D. pay out all of its earnings as dividends.
Correct Answer: D
If the firm cannot invest the funds at a rate of return at least equal to that which the investors require, then the shareholders are better off if the firm pays out all it earns (provided these distributions are not taxed) so that the investors can invest the funds on their own at higher rates.
Question 38:
An increase in the tax rate, while holding everything else equal, would have what effect on the earnings multiple of a stock market series? Further, what effect should be anticipated from an increase in the depreciation per-share figure?
A. Earnings multiple would increase, earnings multiple would increase.
B. Earnings multiple would increase, earnings multiple would increase.
C. Earnings multiple would remain unchanged, earnings multiple would decrease.
D. Earnings multiple would decrease, earnings multiple would decrease.
E. Earnings multiple would decrease, earnings multiple would remain unchanged.
F. Earnings multiple would increase, earnings multiple would remain unchanged.
Correct Answer: D
The following equation is used to determine the earnings multiple of a stock market series:
EPS = {[(Sales per share * operating profit margin) - depreciation per share - interest expense per share] *
(1 - corporate tax rate).
As you can see, an increase in the tax rate, holding everything else equal, will lead to a decrease in the
earnings multiple.
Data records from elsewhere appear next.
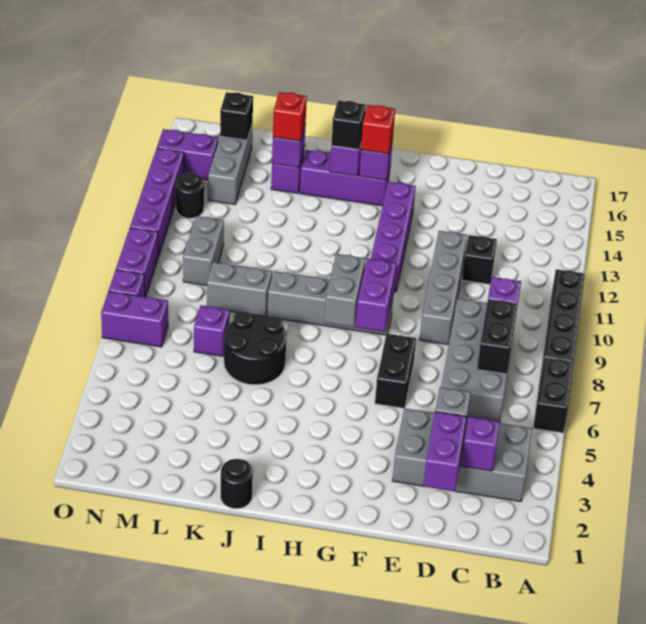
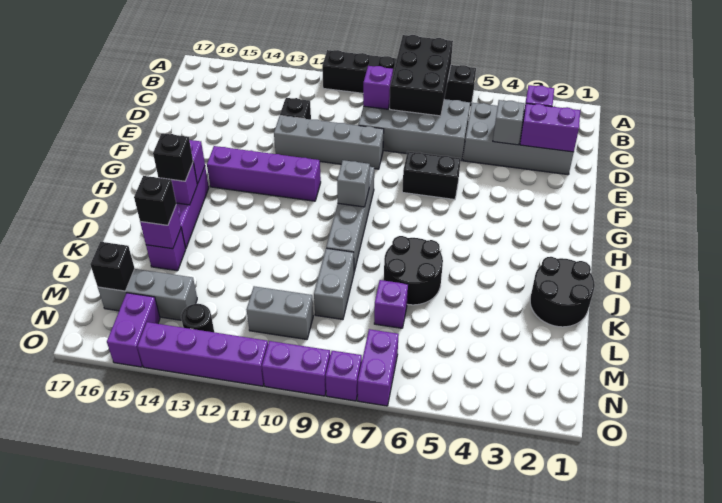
grey 2x4 brick [392,408,532,502] -> grey 2x4 brick turned to [463,103,574,175]
black 1x2 brick [477,299,518,374] -> black 2x3 brick [390,35,453,116]
purple 1x2 brick [355,258,396,332] -> none
grey 1x2 brick [324,254,365,327] -> grey 1x1 brick [337,160,370,207]
red 1x1 brick [361,105,395,154] -> none
black 1x1 round brick [221,459,253,509] -> black 2x2 round brick [530,257,595,327]
red 1x1 brick [273,92,307,141] -> black 1x1 brick [134,176,176,225]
Likewise, an increase in the per-share depreciation figure will lead to a decrease in the
earnings multiplier.
Question 39:
One of the assumptions of technical analysis is that the market value of any good or service is determined solely by the interaction of ________.
A. consumers and investors
B. investment professionals and credit agencies
C. supply and demand
D. none of these answers
Correct Answer: C
Both technicians and non-technicians agree that, at any point in time, the price of a security (or good or service) is determined by the interaction of supply and demand for it. The four assumptions that support technical analysis are these:
1.
The market value of any good or service is determined solely by the interaction of supply and demand for it.
2.
Supply and demand are governed by numerous factors, both rational and irrational, including the economic variables relied upon by the fundamental analyst, as well as opinions, models and guesses. The market weights all of these factors continually and automatically.
3.
Disregarding minor fluctuations, the prices for individual securities and the overall value of the market
tend to move in trends, which persist for appreciable lengths of time.
4.
Prevailing trends change in reaction to shifts in supply and demand relationships. These shifts, no matter why they occur, can be detected sooner or later in the action of the market itself.
Question 40:
What three factors are examined in the three-step valuation process?
A. industry influences, company analysis, market analysis
B. economic influences, global analysis, company analysis
C. economic influences, industry influences, company analysis
D. industry influences, company analysis, technical analysis
Correct Answer: C
Economic influences such as government spending and tax; Industry influences such as how industries respond to the business cycle or economic changes; and Company analysis using cash flow values and financial ratios - are examined in the three-step valuation process. Remember: the factors are in increasing in scope.